[Work order]: Extend the passage on Instagram URL patterns and endpoints, picking up after its last sentence.

[Document extract]:
-- Opening Marker --

2.Instagram URL patterns and endpoint anatomy

Post and reel permalink URLs are stable and predictable. The shortcode — the base64url-like string in /p/SHORTCODE/ — encodes the internal media ID and is the canonical identifier for a piece of content. Profile grids and hashtag feeds paginate through GraphQL calls that require authentication; there is no public cursor-based pagination available to unauthenticated clients.

The oEmbed endpoint is the only officially documented, publicly accessible API Instagram exposes without a Business account. It accepts a post URL and returns a limited JSON payload suitable for embed rendering — not bulk data extraction.

-- Closing Marker --

[Data shown]:
-- Opening Marker --

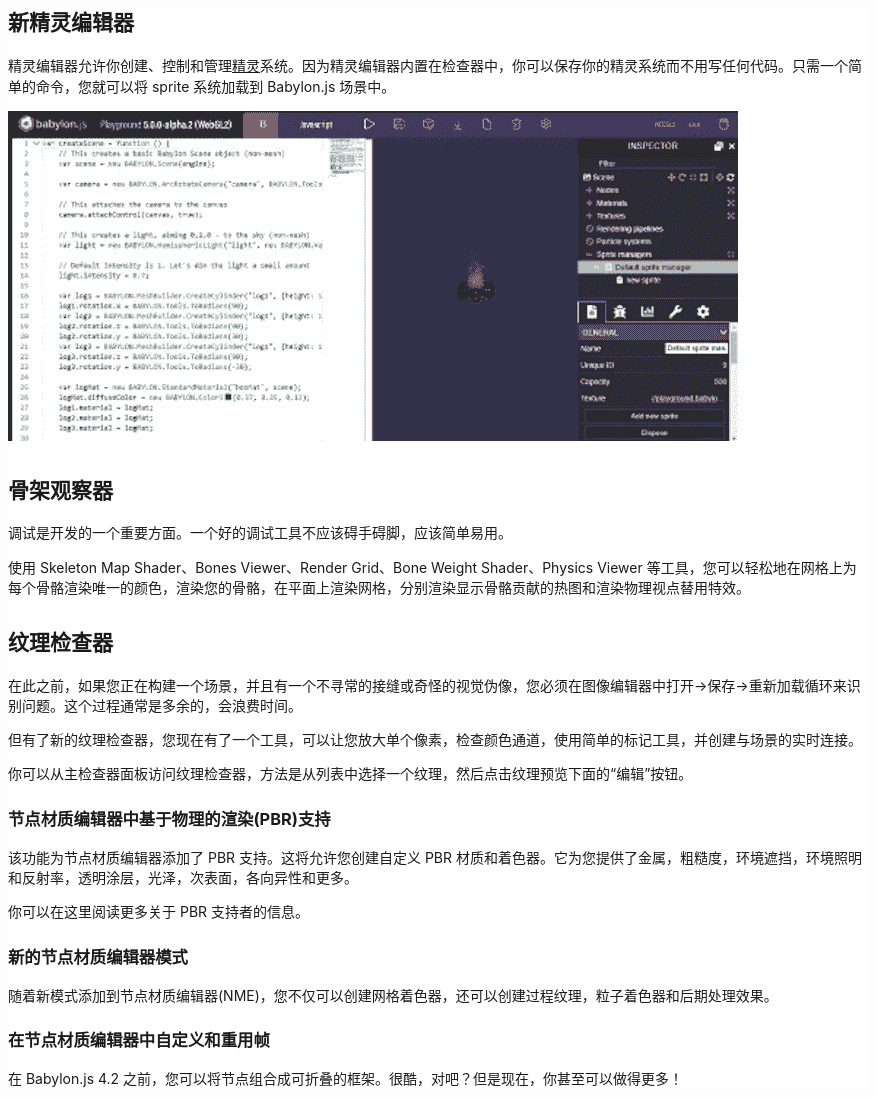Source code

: ## 新精灵编辑器

精灵编辑器允许你创建、控制和管理[精灵](https://doc.babylonjs.com/divingDeeper/sprites#snippet-server)系统。因为精灵编辑器内置在检查器中，你可以保存你的精灵系统而不用写任何代码。只需一个简单的命令，您就可以将 sprite 系统加载到 Babylon.js 场景中。

![The new Babylon sprite editor UI in Babylon 4.2.](img/2210a184fcf12ee805f27acd794ebdc4.png)

## 骨架观察器

调试是开发的一个重要方面。一个好的调试工具不应该碍手碍脚，应该简单易用。

使用 Skeleton Map Shader、Bones Viewer、Render Grid、Bone Weight Shader、Physics Viewer 等工具，您可以轻松地在网格上为每个骨骼渲染唯一的颜色，渲染您的骨骼，在平面上渲染网格，分别渲染显示骨骼贡献的热图和渲染物理视点替用特效。

## 纹理检查器

在此之前，如果您正在构建一个场景，并且有一个不寻常的接缝或奇怪的视觉伪像，您必须在图像编辑器中打开→保存→重新加载循环来识别问题。这个过程通常是多余的，会浪费时间。

但有了新的纹理检查器，您现在有了一个工具，可以让您放大单个像素，检查颜色通道，使用简单的标记工具，并创建与场景的实时连接。

你可以从主检查器面板访问纹理检查器，方法是从列表中选择一个纹理，然后点击纹理预览下面的“编辑”按钮。

### 节点材质编辑器中基于物理的渲染(PBR)支持

该功能为节点材质编辑器添加了 PBR 支持。这将允许您创建自定义 PBR 材质和着色器。它为您提供了金属，粗糙度，环境遮挡，环境照明和反射率，透明涂层，光泽，次表面，各向异性和更多。

你可以在这里阅读更多关于 PBR 支持者的信息。

### 新的节点材质编辑器模式

随着新模式添加到节点材质编辑器(NME)，您不仅可以创建网格着色器，还可以创建过程纹理，粒子着色器和后期处理效果。

### 在节点材质编辑器中自定义和重用帧

在 Babylon.js 4.2 之前，您可以将节点组合成可折叠的框架。很酷，对吧？但是现在，你甚至可以做得更多！
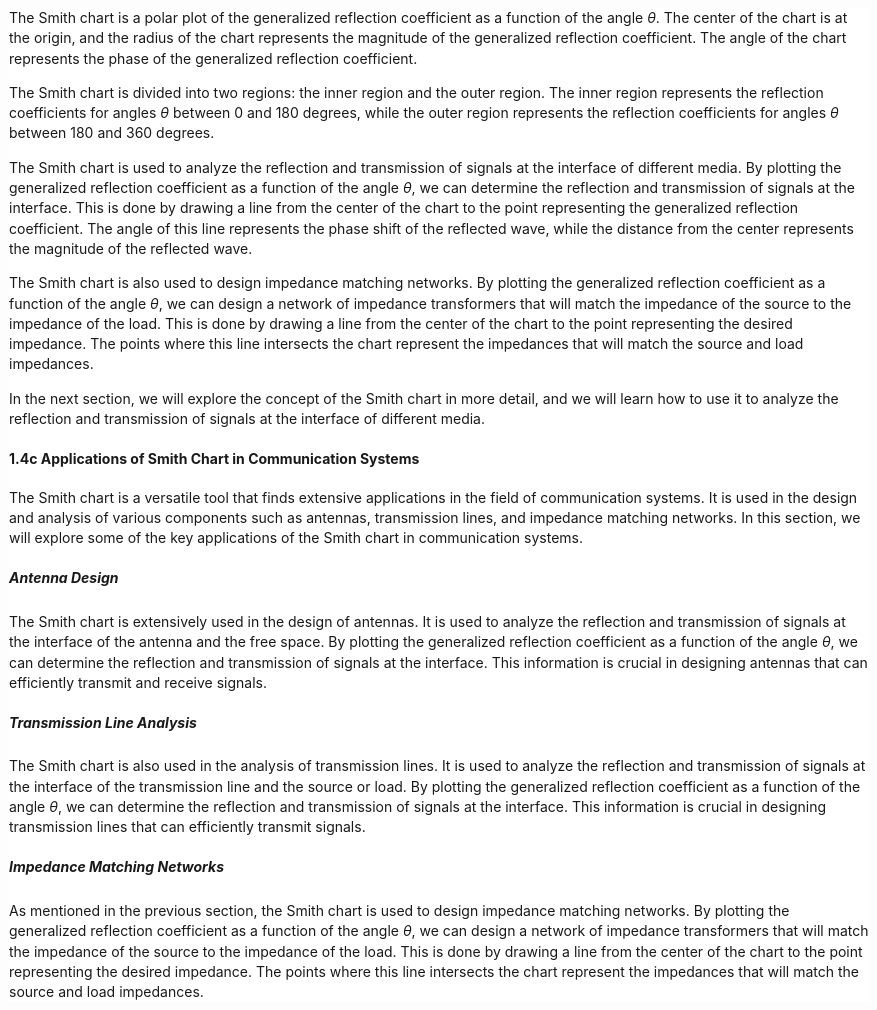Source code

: The Smith chart is a polar plot of the generalized reflection coefficient as a function of the angle $\theta$. The center of the chart is at the origin, and the radius of the chart represents the magnitude of the generalized reflection coefficient. The angle of the chart represents the phase of the generalized reflection coefficient.

The Smith chart is divided into two regions: the inner region and the outer region. The inner region represents the reflection coefficients for angles $\theta$ between 0 and 180 degrees, while the outer region represents the reflection coefficients for angles $\theta$ between 180 and 360 degrees.

The Smith chart is used to analyze the reflection and transmission of signals at the interface of different media. By plotting the generalized reflection coefficient as a function of the angle $\theta$, we can determine the reflection and transmission of signals at the interface. This is done by drawing a line from the center of the chart to the point representing the generalized reflection coefficient. The angle of this line represents the phase shift of the reflected wave, while the distance from the center represents the magnitude of the reflected wave.

The Smith chart is also used to design impedance matching networks. By plotting the generalized reflection coefficient as a function of the angle $\theta$, we can design a network of impedance transformers that will match the impedance of the source to the impedance of the load. This is done by drawing a line from the center of the chart to the point representing the desired impedance. The points where this line intersects the chart represent the impedances that will match the source and load impedances.

In the next section, we will explore the concept of the Smith chart in more detail, and we will learn how to use it to analyze the reflection and transmission of signals at the interface of different media.

#### 1.4c Applications of Smith Chart in Communication Systems

The Smith chart is a versatile tool that finds extensive applications in the field of communication systems. It is used in the design and analysis of various components such as antennas, transmission lines, and impedance matching networks. In this section, we will explore some of the key applications of the Smith chart in communication systems.

##### Antenna Design

The Smith chart is extensively used in the design of antennas. It is used to analyze the reflection and transmission of signals at the interface of the antenna and the free space. By plotting the generalized reflection coefficient as a function of the angle $\theta$, we can determine the reflection and transmission of signals at the interface. This information is crucial in designing antennas that can efficiently transmit and receive signals.

##### Transmission Line Analysis

The Smith chart is also used in the analysis of transmission lines. It is used to analyze the reflection and transmission of signals at the interface of the transmission line and the source or load. By plotting the generalized reflection coefficient as a function of the angle $\theta$, we can determine the reflection and transmission of signals at the interface. This information is crucial in designing transmission lines that can efficiently transmit signals.

##### Impedance Matching Networks

As mentioned in the previous section, the Smith chart is used to design impedance matching networks. By plotting the generalized reflection coefficient as a function of the angle $\theta$, we can design a network of impedance transformers that will match the impedance of the source to the impedance of the load. This is done by drawing a line from the center of the chart to the point representing the desired impedance. The points where this line intersects the chart represent the impedances that will match the source and load impedances.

-- Closing Marker --

[Answer section]:
  • Post permalink: https://www.instagram.com/p/CxYzAbCdEfG/
  • Reel permalink: https://www.instagram.com/reel/CxYzAbCdEfG/
  • Profile grid: https://www.instagram.com/natgeo/
  • Tagged posts: https://www.instagram.com/natgeo/tagged/
  • Hashtag feed: https://www.instagram.com/explore/tags/wildlife/ (login-gated)
  • oEmbed endpoint: https://api.instagram.com/oembed?url=POST_URL&omitscript=true
  • Shortcode decode: base64url(media_id) — useful for deduplication, not for API calls
  • Embed iframe: https://www.instagram.com/p/SHORTCODE/embed/ (renders post without login for display only)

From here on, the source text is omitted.